研究課題
C型肝炎の治療として近年新たに加わりつつあるDAA製剤は、C型肝炎に対する画期的な治療法であるが、これらの薬剤に対する耐性変異は臨床的に大きな問題である。本研究では、患者体内における変異HCVの存在と消長をultra-deep sequenceを用いて詳細に検討することにより、その臨床的意義、ならびに基礎的な機序を明らかとすることを目的としている。H25年度までに、プロテアーゼ阻害剤telaprevirを含むペグインターフェロン・リバビリンとの3剤併用療法を導入したgenotype1b HCV症例における治療前後のNS3領域のdeep sequenceを行い、治療前に多くの症例では既にtelaprevir治療前から耐性変異HCVが存在すること、しかしながらこれらの耐性変異HCVは臨床的telaprevir耐性に結びつく可能性は低いことを明らかとした。一方、ひとたび出現した臨床的なtelaprevir耐性HCVは長期にわたり、患者体内に残存する場合があること、またtelaprevir耐性HCVの出現に伴ってHCVのquasispecies構成はダイナミックに大きく変化することを明らかとした。さらにNS5A阻害剤daclatasvirにおける耐性変異についてdaclatasvir未投与のgenotype 1b症例を対象としてultra-deep sequenceによる検討を行い、daclatasvir耐性変異のひとつNS5A-Y93Hがdaclatasvir未投与でも、3割もの頻度で存在することを明らかとした。Daclatasvirは今後主流になるDAA製剤の組み合わせ治療においてキーとなる薬剤であり、実臨床において注意を喚起する結果となった。
2: おおむね順調に進展している
昨年まではDAA製剤を施行し得た症例は少なく、耐性変異HCVの臨床的意義は十分に検討できなったが、H25年度に多くの症例の最終的な治療効果が判明したため、耐性HCVの臨床的意義を十分に検討することが可能であった。特に系統樹までを含めた詳細な検討を行うことで、治療前に存在するtelaprevir耐性変異の臨床的意義が明らかとなった。一方、ひとたび出現した臨床的なtelaprevir耐性HCVは、deep sequenceを用いて検討すると、長期にわたり、患者体内に残存する場合があることを明らかとすることができた。一方、今後DAA combination治療において治療薬の要となるNS5A阻害剤daclatasvirについても自然耐性変異が多くの症例で存在することをdeep sequenceにて示すことが可能であった。
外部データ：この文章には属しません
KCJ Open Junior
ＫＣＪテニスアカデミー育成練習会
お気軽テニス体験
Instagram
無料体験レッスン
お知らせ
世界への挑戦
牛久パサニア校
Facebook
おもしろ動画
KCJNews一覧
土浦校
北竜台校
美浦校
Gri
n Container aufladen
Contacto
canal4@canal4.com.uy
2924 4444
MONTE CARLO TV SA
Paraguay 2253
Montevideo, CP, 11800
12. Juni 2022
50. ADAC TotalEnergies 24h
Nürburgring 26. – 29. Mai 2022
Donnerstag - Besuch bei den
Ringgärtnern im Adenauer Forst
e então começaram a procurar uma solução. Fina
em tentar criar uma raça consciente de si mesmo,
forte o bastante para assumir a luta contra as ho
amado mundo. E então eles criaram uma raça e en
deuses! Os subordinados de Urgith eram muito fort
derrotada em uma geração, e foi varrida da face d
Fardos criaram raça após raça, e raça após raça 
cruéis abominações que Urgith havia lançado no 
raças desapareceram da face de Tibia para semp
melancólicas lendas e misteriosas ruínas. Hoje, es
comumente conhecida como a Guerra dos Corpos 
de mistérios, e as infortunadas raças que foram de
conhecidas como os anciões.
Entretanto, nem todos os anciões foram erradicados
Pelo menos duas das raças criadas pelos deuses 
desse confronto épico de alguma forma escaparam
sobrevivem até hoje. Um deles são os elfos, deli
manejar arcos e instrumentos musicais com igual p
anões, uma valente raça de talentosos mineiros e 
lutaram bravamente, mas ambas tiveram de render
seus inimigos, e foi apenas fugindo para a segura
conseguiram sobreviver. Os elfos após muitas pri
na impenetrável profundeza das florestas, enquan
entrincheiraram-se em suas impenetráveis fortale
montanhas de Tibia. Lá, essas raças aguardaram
今後の研究の推進方策プロテアーゼ阻害剤として第一世代のtelaprevirに代わり、現在は第2世代のsimeprevir治療が開始されており、同薬におけるウイルス耐性変異のプロフィールはtelaprevirとは異なっている。また前述したNS5A阻害剤daclatasvir、新たなプロテアーゼ阻害剤asunaprevir、さらにNS5B阻害剤sofosbuvir等も次々に登場することが見込まれ、これらの耐性変異についてもさらにdeep sequenceによる検討を行う必要がある。一方で、これらのウイルス変異と関連して病態を形作るIL28Bを含めたヒトSNPについてもさらなる検討を加える必要がある。次年度の研究費の使用計画上述したように、deep sequenceの方法を用いて、3者併用療法に関連したウイルスquasispeciesの解析を引き続き行うため、研究費の大部分はこれを施行するための研究試薬代として使用する。一方、研究計画書に記載したように、肝疾患進展あるいは治療感受性と関連する宿主ゲノムのSNPについても検討して行く予定であり、この検査試薬代にも使う予定である。